_PASSAGE SHOWN_
Kranj (, ) is the third-largest city in Slovenia, with a population of 37,941 (2020). It is located approximately  northwest of Ljubljana. The centre of the City Municipality of Kranj and of the traditional region of Upper Carniola (northwestern Slovenia) is a mainly industrial city with significant electronics and rubber industries.

Geography
The nucleus of the city is a well-preserved medieval old town, built at the confluence of the Kokra and Sava rivers. The city is served by the Kranj railway station on the route from Ljubljana to Munich, Germany (via Jesenice and Villach, Austria) and a highway. Slovenia's national airport, Ljubljana Jože Pučnik Airport (in Brnik) is also very close to Kranj, considerably more so than to its nominal client, Ljubljana.

In Kranj, the Kokra cuts deeply into the conglomerate, forming a canyon  deep. Kosorep, on the northern outskirts of Kranj, is a picturesque site along the river. Parts of the canyon can be reached by a walking trail. Below Kranj, at Drulovka, the Sava forms a  deep canyon with conglomerate on both sides. Due to the dam for the Mavčiče Hydroelectric Plant, the river's flow there is very slow.

Climate 
Kranj has a warm-summer humid continental climate (Köppen climate classification Dfb).

Etymology
Kranj was attested in written sources in the 5th century and c. 670 as Carnium (and as via Chreinariorum in 973, actum Kreine in 1050–65, in loco Chreina in 1065–77, and Chrainburch in 1291). The Slovene name is derived from Slavic *Korn’ь, borrowed from Romance Carnium in late antiquity. Like the Latin regional name Carnia, it is derived from the northern Italic (Celtic) tribe known as the Carnī (Greek: Κάρνοι). The name of the tribe is probably derived from the Celtic root *karno- 'peak, hill, pile of stones'. The German name of the town was Krainburg. The name of the historical region of Carniola is a Latin diminutive form of Carnia.

_TASKS TO COMPLETE_
1: Reproduce word for word the part of the Kranj article that begins at the words "Kranj (, ) is" and ends after "and rubber industries.".
2: Answer these questions using the Kranj article.
(a) At the confluence of which two rivers was the old town built?
(b) What Köppen classification does the article give for Kranj's climate?
(c) What was the German name of the town?
3: Continue the Kranj article, starting after its last sentence.
The lines after this have no connection to the Kranj article.

[Extracted data entries]
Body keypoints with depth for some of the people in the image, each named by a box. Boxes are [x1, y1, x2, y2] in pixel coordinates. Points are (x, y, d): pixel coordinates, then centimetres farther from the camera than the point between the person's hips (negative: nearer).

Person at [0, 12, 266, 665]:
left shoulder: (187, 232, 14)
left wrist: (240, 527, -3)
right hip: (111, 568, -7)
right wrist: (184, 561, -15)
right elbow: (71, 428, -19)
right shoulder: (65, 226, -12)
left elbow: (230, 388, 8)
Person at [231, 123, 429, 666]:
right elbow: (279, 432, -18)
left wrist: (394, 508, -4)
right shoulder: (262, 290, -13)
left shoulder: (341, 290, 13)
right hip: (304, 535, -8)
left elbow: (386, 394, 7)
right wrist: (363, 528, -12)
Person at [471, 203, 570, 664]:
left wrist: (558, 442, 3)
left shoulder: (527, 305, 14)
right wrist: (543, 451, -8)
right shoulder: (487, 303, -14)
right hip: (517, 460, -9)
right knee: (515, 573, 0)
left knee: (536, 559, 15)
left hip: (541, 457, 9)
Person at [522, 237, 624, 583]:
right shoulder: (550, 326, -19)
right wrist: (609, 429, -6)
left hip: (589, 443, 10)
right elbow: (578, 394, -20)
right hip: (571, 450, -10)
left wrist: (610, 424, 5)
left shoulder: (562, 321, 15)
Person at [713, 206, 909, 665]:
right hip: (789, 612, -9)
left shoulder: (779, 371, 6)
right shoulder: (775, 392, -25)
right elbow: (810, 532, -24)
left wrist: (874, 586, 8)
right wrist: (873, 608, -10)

_RESULTS IN ORDER_
1:
Kranj (, ) is the third-largest city in Slovenia, with a population of 37,941 (2020). It is located approximately  northwest of Ljubljana. The centre of the City Municipality of Kranj and of the traditional region of Upper Carniola (northwestern Slovenia) is a mainly industrial city with significant electronics and rubber industries.

2:
(a) The Kokra and the Sava.
(b) Dfb.
(c) Krainburg.

3:
History

Prehistory and antiquity
Archaeological finds show that Kranj was settled in prehistoric times. Discoveries include a bronze ax found in Drulovka, Hallstatt-era graves in the northern part of the town above the bank of the Kokra River, testifying to Illyrian settlement, and a burial site in the southern part of the town above the left bank of the Sava River, indicating a Celtic settlement. The Romans founded the settlement of Carnium at the confluence of the Sava and Kokra. In the 6th century, a major Germanic settlement stood at the same site, and an Ostrogothic cemetery was discovered nearby. The Gothic settlement was continued by the Lombards and existed until c. AD 580, when it was destroyed by invading Slavs.

Middle Ages
Traces of the old Slavic settlement (a Slavic burial site) date from the 9th and 10th centuries. As the seat of the margraves of Carniola in the 11th century, it was the most important settlement in the territory. The town itself is believed to have developed in the early 13th century; citizens of the town of Kranj appear in a document from 1221, and Kranj was officially referred to as a town in 1256. It was the seat of a court whose jurisdiction extended between that of Radovljica and Kamnik. In 1414 a decision was issued relieving the citizens of the town from paying tolls. In 1422 an ordinance required houses to be built of stone to prevent fires. A parish school was established in Kranj in 1423, and the same year the right was granted to Kranj to elect its own judge. Kranj was laid waste in 1471 in an Ottoman attack. Emperor Frederick III granted Kranj the right to collect tolls in documents from 1488 and 1493, and a 1493 document also granted the town the right to hold fairs twice a year. The town hospice records date back to the 15th century.

Crafts developed in Kranj during the Middle Ages. Mills first developed along the Sava and Kokra rivers, and this was followed by butchers, fur merchants, hide and wood processors, and then weavers of canvas and woolen cloth. Habsburg efforts to maintain Vienna's monopoly on trade with Italy resulted in trade routes bypassing Kranj.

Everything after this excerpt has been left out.